But it is insisted that the court erred in refusing to make Farwell a party. We think: otherwise. The interest which Farwell had in the property, if any, was as administrator of she estate of Fisher, and was clearly paramount to the mortgage foreclosed. It appeared to be that of a prior existing mortgage. At all events we cannot see that he was a necessary party to this suit. Whether indeed he can set up his lien as against the appellant, the deed from Barlow to Fisher not having been recorded as a mortgage, it is not necessary to decide. If he has any interest in the property, it is a paramount one, and cannot be settled in this suit.
We likewise think the objection unfounded, that the judgment of foreclosure does not conform to chapter 195 Laws of 1859. That act requires the officer making the sale, to execute *35to the purchaser a certificate setting forth certain matters therein required to be stated. This judgment directs the sheriff to execute and deliver to the purchaser at the sale, a certificate as required by law. This we deem sufficient. It is not like the case of Jones vs. Gilman, 15 Wis., 450, where by the judgment and sale the equity of redemption was barred.

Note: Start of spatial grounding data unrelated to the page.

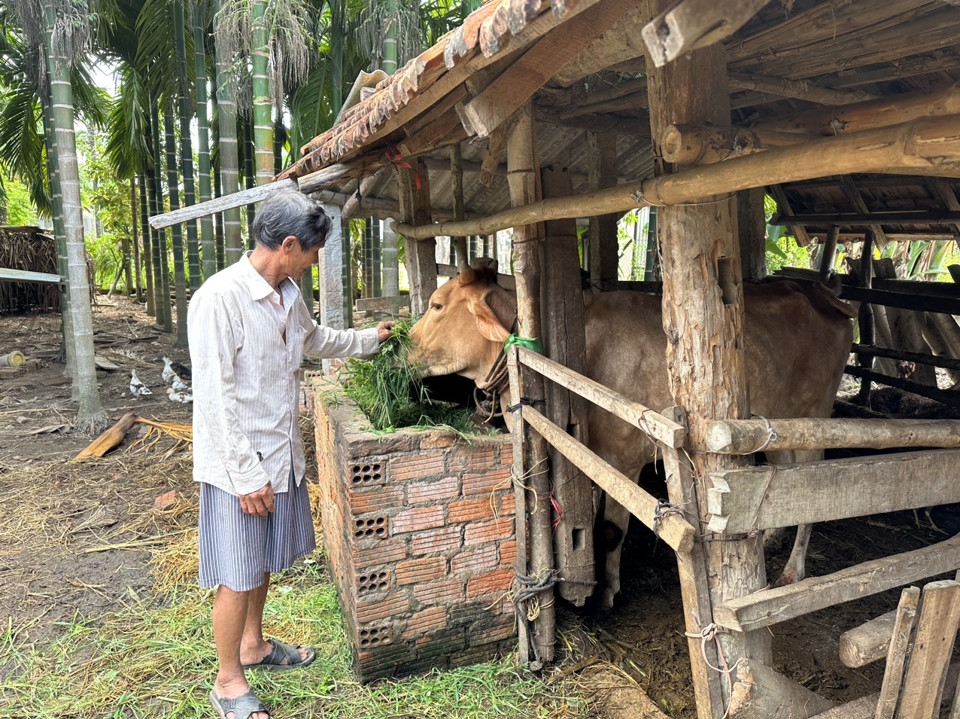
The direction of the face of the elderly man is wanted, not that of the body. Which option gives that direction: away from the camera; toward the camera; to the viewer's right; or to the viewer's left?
to the viewer's right

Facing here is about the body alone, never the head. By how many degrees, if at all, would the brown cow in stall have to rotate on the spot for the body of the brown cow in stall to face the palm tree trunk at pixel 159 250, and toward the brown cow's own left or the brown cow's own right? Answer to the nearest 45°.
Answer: approximately 45° to the brown cow's own right

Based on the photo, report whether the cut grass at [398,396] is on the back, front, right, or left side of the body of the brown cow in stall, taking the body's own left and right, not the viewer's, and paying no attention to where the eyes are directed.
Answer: front

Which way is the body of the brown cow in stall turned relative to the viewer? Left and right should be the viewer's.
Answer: facing to the left of the viewer

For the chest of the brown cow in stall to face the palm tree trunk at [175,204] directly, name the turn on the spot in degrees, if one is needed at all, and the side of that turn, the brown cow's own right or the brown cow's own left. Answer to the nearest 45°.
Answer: approximately 45° to the brown cow's own right

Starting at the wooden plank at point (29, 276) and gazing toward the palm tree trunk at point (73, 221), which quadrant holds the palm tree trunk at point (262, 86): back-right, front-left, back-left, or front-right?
front-left

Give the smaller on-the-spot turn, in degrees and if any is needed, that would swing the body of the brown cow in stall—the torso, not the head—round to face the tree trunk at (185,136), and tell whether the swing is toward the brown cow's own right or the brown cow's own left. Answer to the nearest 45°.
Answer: approximately 45° to the brown cow's own right

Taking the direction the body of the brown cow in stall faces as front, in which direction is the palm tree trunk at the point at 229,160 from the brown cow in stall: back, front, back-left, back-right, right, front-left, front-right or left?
front-right
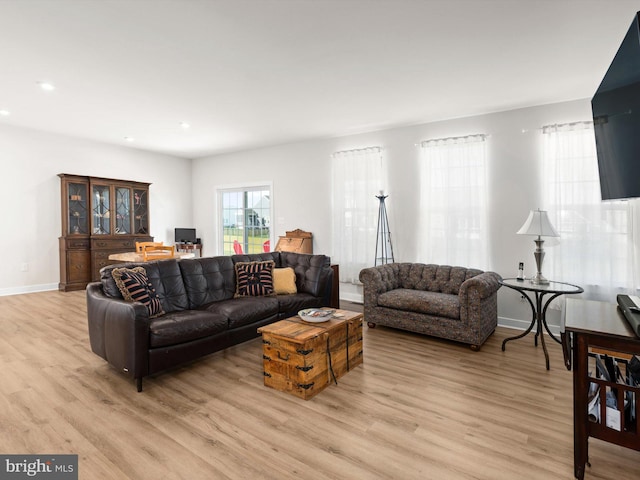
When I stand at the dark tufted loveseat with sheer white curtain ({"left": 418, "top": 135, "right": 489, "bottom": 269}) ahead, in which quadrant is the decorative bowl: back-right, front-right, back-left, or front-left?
back-left

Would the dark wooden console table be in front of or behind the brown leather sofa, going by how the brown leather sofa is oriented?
in front

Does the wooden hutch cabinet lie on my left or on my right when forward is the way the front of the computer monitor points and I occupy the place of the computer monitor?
on my right

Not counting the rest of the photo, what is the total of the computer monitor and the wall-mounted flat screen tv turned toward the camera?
1

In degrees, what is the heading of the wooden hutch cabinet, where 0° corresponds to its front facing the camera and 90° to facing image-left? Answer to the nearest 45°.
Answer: approximately 315°

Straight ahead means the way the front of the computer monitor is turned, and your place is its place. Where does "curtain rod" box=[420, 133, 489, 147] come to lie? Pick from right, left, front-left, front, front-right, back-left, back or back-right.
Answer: front-left

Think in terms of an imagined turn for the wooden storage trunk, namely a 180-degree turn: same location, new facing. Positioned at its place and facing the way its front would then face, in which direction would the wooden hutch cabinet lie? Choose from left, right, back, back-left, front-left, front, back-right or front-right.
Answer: front

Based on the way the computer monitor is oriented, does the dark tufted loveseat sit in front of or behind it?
in front

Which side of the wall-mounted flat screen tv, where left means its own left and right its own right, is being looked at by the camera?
left

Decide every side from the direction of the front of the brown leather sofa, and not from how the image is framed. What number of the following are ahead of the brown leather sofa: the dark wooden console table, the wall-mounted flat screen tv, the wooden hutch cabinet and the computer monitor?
2

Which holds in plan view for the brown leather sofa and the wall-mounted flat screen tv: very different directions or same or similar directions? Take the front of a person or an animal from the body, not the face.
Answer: very different directions
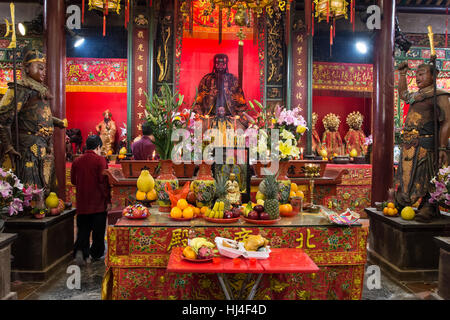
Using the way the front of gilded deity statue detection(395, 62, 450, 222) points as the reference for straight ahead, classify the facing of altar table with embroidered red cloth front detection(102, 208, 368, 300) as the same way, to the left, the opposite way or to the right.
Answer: to the left

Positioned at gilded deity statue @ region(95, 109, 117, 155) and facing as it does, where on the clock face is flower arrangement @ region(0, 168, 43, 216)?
The flower arrangement is roughly at 12 o'clock from the gilded deity statue.

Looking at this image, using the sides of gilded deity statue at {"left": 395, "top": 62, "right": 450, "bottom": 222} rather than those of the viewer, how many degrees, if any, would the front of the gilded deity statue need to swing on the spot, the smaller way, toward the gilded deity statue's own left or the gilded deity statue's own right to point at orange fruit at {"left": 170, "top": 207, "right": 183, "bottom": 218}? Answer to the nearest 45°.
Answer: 0° — it already faces it

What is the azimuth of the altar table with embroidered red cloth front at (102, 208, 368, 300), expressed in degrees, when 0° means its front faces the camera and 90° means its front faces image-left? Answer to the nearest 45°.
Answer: approximately 0°

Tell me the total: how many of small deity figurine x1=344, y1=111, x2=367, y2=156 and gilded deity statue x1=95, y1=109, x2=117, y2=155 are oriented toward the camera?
2

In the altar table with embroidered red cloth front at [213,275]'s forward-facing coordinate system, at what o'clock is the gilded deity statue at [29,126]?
The gilded deity statue is roughly at 4 o'clock from the altar table with embroidered red cloth front.

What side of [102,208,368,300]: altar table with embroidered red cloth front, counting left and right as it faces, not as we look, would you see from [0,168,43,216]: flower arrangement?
right

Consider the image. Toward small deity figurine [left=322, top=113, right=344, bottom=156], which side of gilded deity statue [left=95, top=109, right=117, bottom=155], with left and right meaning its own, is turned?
left
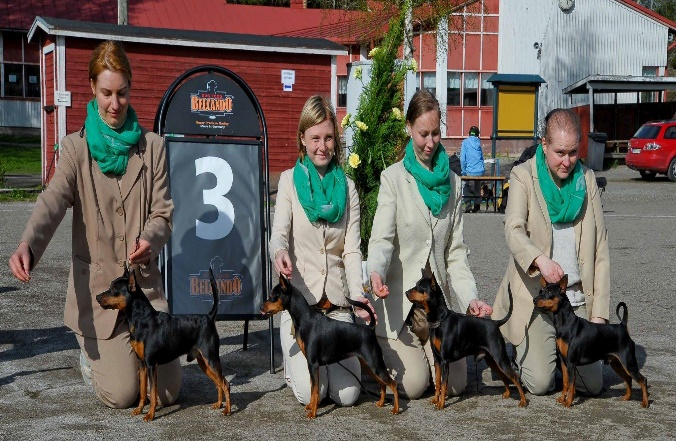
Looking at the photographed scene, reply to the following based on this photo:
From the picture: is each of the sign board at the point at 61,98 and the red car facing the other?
no

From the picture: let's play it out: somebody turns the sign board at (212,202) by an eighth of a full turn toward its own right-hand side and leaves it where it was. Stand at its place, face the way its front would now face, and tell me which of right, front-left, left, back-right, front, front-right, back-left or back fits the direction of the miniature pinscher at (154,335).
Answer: front-left

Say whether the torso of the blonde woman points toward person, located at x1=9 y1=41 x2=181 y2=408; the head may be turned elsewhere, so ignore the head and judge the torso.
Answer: no

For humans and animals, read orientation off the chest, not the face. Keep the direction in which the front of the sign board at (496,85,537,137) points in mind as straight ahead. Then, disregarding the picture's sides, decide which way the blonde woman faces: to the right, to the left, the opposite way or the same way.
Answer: the same way

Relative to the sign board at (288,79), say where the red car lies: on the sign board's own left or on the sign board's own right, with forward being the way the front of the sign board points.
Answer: on the sign board's own left

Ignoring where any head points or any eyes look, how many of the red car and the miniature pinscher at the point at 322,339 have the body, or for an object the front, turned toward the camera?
0

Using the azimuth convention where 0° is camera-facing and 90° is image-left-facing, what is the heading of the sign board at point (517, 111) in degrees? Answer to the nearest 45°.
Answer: approximately 0°

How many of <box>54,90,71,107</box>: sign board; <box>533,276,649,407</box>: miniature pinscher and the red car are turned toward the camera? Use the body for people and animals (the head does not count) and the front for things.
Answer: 1

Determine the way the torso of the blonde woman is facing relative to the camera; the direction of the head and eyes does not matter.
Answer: toward the camera

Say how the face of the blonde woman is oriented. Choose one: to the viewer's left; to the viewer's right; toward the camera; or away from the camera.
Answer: toward the camera

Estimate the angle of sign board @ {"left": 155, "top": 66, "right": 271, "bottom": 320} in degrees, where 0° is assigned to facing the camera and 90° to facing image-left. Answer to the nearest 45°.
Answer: approximately 0°

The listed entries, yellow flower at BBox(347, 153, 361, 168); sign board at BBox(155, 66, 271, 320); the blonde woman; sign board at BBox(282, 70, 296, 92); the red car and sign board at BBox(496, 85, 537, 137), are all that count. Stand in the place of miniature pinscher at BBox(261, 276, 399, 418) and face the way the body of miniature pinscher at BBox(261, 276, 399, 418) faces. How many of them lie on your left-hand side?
0

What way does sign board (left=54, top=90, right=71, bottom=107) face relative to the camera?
toward the camera

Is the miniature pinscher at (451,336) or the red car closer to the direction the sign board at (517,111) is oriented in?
the miniature pinscher

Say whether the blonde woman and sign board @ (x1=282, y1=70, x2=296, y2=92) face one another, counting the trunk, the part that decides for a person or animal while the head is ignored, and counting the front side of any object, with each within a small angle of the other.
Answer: no

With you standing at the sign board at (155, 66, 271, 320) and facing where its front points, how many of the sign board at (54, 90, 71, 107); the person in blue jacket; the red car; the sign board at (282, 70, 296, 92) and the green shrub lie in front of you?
0

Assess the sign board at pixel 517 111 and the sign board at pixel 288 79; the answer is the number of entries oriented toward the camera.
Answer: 2

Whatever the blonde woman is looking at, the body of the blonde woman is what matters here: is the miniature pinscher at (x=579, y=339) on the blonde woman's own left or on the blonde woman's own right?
on the blonde woman's own left

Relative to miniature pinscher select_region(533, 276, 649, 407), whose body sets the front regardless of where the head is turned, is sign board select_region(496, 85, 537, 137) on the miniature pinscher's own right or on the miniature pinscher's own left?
on the miniature pinscher's own right

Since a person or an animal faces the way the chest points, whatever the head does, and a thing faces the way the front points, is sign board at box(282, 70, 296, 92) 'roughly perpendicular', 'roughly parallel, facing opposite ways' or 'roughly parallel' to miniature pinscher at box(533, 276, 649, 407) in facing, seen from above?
roughly perpendicular

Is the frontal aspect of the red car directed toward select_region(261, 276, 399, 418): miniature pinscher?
no

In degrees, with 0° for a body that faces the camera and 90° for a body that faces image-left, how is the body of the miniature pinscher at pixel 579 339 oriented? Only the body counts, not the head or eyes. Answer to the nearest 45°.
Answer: approximately 90°

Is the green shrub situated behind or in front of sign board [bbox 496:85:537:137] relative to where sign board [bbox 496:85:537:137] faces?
in front

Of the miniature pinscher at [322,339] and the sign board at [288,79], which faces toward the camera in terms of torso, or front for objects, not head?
the sign board
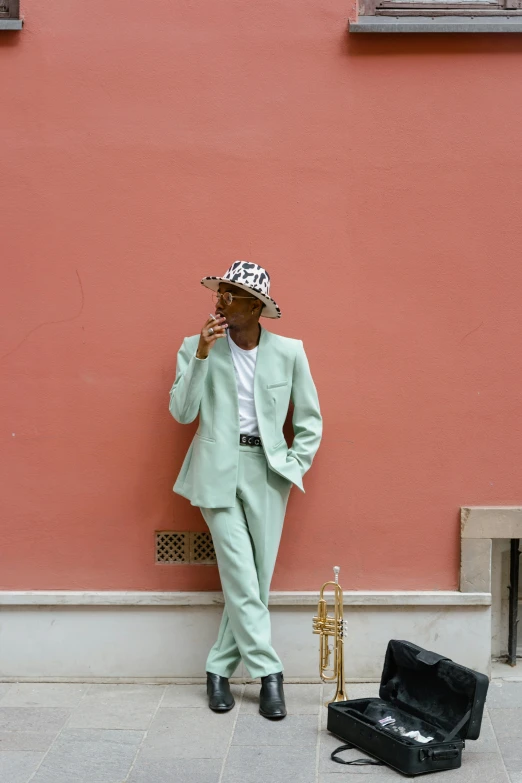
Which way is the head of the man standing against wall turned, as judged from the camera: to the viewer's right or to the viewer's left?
to the viewer's left

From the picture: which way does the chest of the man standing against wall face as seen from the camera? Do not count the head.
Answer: toward the camera
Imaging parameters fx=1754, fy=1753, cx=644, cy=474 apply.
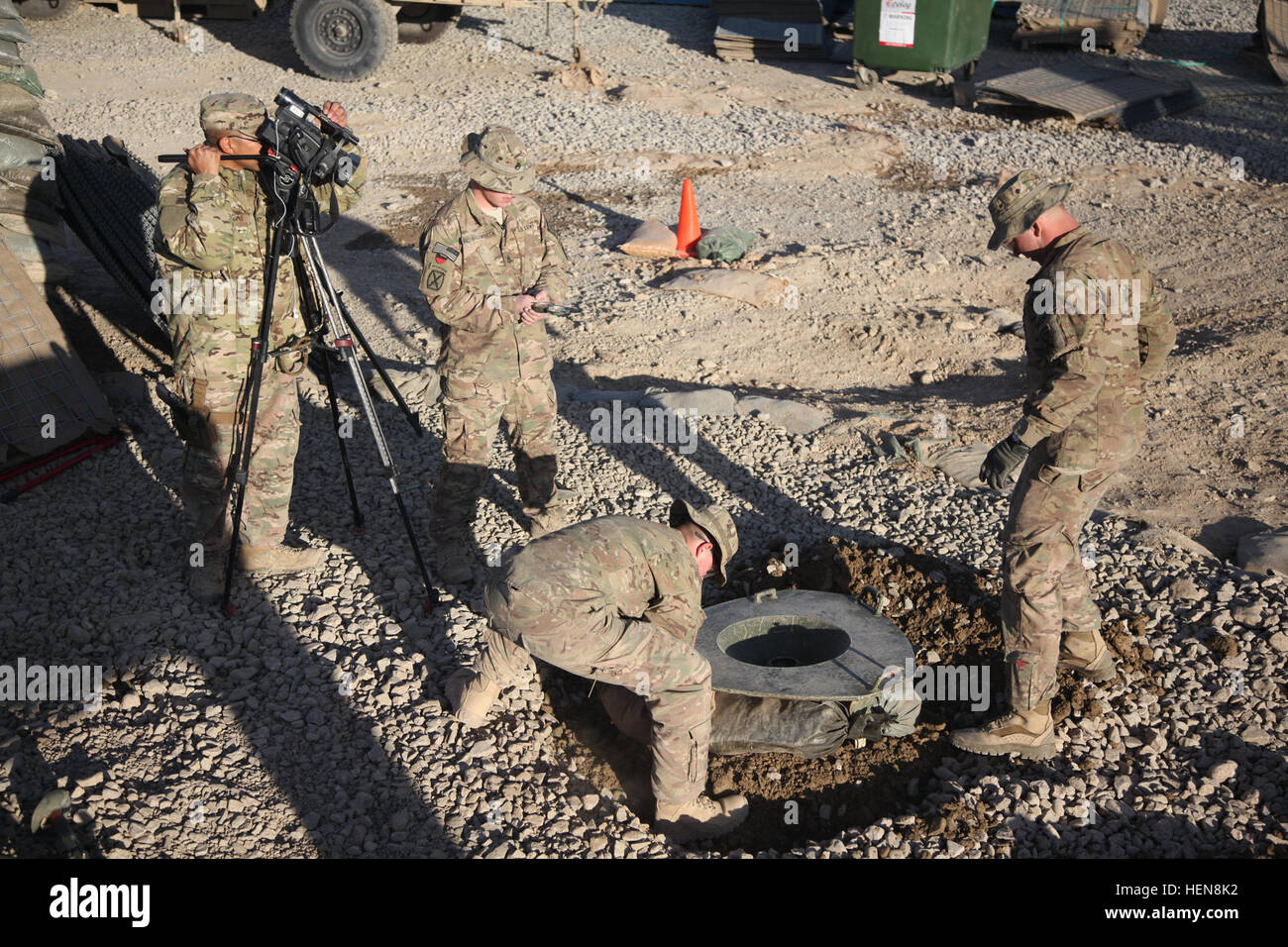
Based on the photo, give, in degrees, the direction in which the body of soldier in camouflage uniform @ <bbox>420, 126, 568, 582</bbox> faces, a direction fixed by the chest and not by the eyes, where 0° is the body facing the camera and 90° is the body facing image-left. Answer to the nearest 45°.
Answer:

The other objection taken to the judgment is clearly untenable. The mortgagee could not be compelled to take his debt before it fell due. The whole mortgaged premises were required to be sold, and the proceeds applied to the payment of the debt due and unpaid, and the surplus brought into court to await its further orders. This was all that could be done under the circumstances.
The judgment of the Circuit Court must be affirmed.